什么是 KV-Cache？在 Llama 3 架构中，在推理时引入了 KV-Cache 的概念，以 Key 和 Value 缓存的形式存储先前生成的 token。这些缓存将用于计算自注意力以生成下一个 token。只有 key 和 value token 会被缓存，而查询 token 不会被缓存，因此称为 KV Cache。

为什么我们需要KV Cache？我们先看下面的图来理清我们的好奇心。

在图中的 A 块中，在生成 output3 token 时，之前的输出 token（output1，output2）还在计算，这是完全没有必要的。这导致在计算注意力时需要进行额外的矩阵乘法，因此计算资源增加了很多。
在图中的块 B 中，输出标记替换了查询嵌入中的输入标记。KV Cache存储了先前生成的标记。在注意力得分计算期间，我们只需使用查询中的 1 个标记并使用键和值缓存中的先前标记。它将从块 A 到块 B 的矩阵乘法从 3×3 减少到 1×3，减少了近 66%。在现实世界中，由于序列长度和批量大小巨大，这将有助于显著降低计算能力。最后，将始终只生成一个最新的输出标记。这是引入 KV-Cache 的主要原因。

2d. 组查询注意：

组查询注意力机制与之前的模型（例如 Llama 1）中使用的多头注意力机制相同，唯一的区别在于查询使用单独的头，键/值使用单独的头。通常，分配给查询的头的数量是键和值头数量的 n 倍。让我们看一下图表以进一步加深理解。

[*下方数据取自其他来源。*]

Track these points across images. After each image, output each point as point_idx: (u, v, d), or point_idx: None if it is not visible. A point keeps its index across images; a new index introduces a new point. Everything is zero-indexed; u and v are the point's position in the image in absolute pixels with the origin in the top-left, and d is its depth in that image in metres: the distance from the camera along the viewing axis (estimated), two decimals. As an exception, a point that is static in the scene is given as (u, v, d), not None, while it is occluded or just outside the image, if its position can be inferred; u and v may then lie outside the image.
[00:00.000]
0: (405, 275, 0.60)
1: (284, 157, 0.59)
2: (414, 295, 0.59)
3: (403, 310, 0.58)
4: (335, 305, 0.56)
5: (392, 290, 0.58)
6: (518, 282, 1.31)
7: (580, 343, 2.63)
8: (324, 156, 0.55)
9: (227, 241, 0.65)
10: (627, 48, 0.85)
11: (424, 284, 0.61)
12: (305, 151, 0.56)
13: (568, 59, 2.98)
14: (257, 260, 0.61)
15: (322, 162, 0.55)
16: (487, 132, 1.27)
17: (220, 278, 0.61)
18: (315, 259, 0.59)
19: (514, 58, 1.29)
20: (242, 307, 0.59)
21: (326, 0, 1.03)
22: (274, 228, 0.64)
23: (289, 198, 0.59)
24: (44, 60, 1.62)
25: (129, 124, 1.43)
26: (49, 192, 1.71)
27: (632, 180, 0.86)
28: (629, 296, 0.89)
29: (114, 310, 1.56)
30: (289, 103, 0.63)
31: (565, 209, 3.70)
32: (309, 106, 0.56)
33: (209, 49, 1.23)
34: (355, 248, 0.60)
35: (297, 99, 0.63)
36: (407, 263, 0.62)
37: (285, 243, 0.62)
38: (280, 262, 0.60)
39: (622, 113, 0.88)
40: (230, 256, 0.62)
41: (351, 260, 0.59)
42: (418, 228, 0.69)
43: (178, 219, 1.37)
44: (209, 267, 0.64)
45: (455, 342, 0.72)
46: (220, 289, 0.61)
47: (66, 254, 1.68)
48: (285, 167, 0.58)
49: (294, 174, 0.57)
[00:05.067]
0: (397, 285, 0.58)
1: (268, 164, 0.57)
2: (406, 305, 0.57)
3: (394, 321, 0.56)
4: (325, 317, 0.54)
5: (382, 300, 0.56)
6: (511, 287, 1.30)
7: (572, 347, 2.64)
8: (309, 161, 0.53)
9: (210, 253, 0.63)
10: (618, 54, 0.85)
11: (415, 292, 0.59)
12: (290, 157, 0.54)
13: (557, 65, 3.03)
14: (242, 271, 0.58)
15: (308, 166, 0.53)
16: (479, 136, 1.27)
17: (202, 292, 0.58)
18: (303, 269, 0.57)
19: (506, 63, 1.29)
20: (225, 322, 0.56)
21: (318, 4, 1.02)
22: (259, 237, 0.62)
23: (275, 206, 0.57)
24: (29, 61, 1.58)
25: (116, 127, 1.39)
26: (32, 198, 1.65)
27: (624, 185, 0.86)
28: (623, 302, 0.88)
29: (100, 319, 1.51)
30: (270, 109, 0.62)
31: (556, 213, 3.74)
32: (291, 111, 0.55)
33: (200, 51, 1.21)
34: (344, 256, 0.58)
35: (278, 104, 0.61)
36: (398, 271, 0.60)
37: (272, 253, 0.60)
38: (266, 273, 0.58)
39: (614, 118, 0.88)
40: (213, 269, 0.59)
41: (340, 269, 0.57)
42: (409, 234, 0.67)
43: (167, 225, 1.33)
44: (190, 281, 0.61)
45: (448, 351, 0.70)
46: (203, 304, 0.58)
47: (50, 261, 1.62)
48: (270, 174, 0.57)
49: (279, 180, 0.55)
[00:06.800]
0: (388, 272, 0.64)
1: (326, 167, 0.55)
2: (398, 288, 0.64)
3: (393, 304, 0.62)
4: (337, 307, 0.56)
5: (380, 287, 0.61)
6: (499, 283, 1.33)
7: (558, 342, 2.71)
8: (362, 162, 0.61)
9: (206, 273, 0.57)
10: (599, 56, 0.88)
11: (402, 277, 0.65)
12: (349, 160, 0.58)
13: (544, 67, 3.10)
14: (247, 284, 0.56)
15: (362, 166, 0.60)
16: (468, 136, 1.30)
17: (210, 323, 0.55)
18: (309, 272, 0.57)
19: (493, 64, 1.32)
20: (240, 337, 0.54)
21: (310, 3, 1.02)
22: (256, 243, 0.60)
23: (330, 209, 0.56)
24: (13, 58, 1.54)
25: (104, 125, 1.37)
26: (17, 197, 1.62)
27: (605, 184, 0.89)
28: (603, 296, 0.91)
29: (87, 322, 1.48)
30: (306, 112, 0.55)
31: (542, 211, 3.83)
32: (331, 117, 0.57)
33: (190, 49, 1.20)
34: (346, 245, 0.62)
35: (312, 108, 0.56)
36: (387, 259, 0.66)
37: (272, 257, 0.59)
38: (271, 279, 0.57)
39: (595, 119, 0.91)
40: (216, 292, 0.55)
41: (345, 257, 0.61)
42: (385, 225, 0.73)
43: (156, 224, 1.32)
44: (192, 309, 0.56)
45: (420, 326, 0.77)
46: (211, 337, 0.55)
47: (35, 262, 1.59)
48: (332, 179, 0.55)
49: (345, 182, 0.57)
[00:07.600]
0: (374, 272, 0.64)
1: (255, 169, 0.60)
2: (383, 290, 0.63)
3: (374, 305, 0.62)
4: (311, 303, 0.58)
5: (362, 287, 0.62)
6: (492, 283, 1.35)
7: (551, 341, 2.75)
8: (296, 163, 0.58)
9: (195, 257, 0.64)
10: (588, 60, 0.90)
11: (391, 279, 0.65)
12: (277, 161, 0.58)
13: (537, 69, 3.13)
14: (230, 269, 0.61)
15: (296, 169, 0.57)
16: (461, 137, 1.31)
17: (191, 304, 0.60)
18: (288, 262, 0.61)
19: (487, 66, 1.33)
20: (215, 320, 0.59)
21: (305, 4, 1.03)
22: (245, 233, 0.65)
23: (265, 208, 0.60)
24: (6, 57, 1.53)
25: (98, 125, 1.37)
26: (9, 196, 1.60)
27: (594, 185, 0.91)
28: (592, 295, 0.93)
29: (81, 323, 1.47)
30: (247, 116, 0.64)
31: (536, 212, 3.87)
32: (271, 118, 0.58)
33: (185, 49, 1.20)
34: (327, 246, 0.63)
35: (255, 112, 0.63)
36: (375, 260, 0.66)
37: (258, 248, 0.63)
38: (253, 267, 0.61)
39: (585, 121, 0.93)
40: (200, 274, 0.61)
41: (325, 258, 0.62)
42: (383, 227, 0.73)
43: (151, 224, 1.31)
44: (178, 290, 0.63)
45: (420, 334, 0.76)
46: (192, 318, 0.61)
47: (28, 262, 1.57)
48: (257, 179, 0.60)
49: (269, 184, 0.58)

在给定的图表中，多头注意力在所有查询、键和值中具有相同数量的头，即 n_heads = 8。

组查询注意块有 8 个用于查询的头 (n_heads) 和 4 个用于键和值的头 (n_kv_heads)，比查询头少 2 倍。

既然 MultiHead Attention 已经这么好了，为什么还需要 Group query Attention？要回答这个问题，我们需要先回顾一下 KV Cache。KV Cache 有助于大大减少计算资源。然而，随着 KV Cache 存储越来越多的先前 token，内存资源将显著增加。这对于模型性能和财务角度来说都不是一件好事。因此，引入了 Group query Attention。减少 K 和 V 的 head 数量会减少要存储的参数数量，因此使用的内存更少。各种测试结果证明，采用这种方法，模型准确率保持在同一范围内。

让我们用代码来实现它：

## The Attention Block [Step2c: The KV Cache; Step2d: Group Query Attention]
## As mentioned before, the naming convention follows original the meta's LLama3 GitHub

class Attention(nn.Module):
  def __init__(self, args: ModelArgs):
    super().__init__()
    self.args = args
    # Embedding dimension
    self.dim = args.dim
    # Number of heads assigned to Query
    self.n_heads = args.n_heads
    # Number of heads assigned to Key and values. If "None", the number will be same as Query.
    self.n_kv_heads = args.n_heads if args.n_kv_heads is None else args.n_kv_heads
    # Dimension of each head relative to model dimension
    self.head_dim = args.dim // args.n_heads
    # Number of repetition in order to make time Key, Value heads to match Query heads number
    self.n_rep = args.n_heads // args.n_kv_heads

    # Weight initialize for Keys, Querys, Values and Oupt. Notice that the out_feature value of weight for q and kv are based on it's heads
    self.wq = nn.Linear(self.dim, self.n_heads * self.head_dim, bias=False, device=device)
    self.wk = nn.Linear(self.dim, self.n_kv_heads * self.head_dim, bias=False, device=device)
    self.wv = nn.Linear(self.dim, self.n_kv_heads * self.head_dim, bias=False, device=device)
    self.wo = nn.Linear(self.n_heads * self.head_dim, self.dim, bias=False, device=device)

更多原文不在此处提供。